On the maximal efficiency of the collisional Penrose process

TL;DR

This paper analytically investigates the collisional Penrose process near Kerr black holes, revealing that despite diverging CM energies, the maximum energy and efficiency of escaping particles are modest, with a peak efficiency of about 13.92.

Contribution

It provides new analytic formulas for the CM energy and escaping particle energy, refining previous results and quantifying the maximal efficiency in realistic scenarios.

Findings

Maximal efficiency is approximately 13.92 for certain scattering scenarios.

Escaping particle energy is only about ten times the incident particles' rest mass energy.
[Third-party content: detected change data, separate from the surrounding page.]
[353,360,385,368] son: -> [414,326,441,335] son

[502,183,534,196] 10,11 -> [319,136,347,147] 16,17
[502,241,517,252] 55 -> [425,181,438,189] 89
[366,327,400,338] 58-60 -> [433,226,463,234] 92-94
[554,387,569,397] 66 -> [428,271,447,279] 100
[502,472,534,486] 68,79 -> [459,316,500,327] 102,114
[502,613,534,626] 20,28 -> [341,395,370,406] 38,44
CM energy can diverge, but the energy of escaping particles remains modest.

Abstract

The center of mass (CM) energy in a collisional Penrose process - a collision taking place within the ergosphere of a Kerr black hole - can diverge under suitable extreme conditions (maximal Kerr, near horizon collision and suitable impact parameters). We present an analytic expression for the CM energy, refining expressions given in the literature. Even though the CM energy diverges, we show that the maximal energy attained by a particle that escapes the black hole's gravitational pull and reaches infinity is modest. We obtain an analytic expression for the energy of an escaping particle resulting from a collisional Penrose process, and apply it to derive the maximal energy and the maximal efficiency for several physical scenarios: pair annihilation, Compton scattering, and the elastic scattering of two massive particles. In all physically reasonable cases (in which the incident particles initially fall from infinity towards the black hole) the maximal energy (and the corresponding efficiency) are only one order of magnitude larger than the rest mass energy of the incident particles. The maximal efficiency found is ~ 13.92 and it is obtained for the scattering of an outgoing massless particle by a massive particle.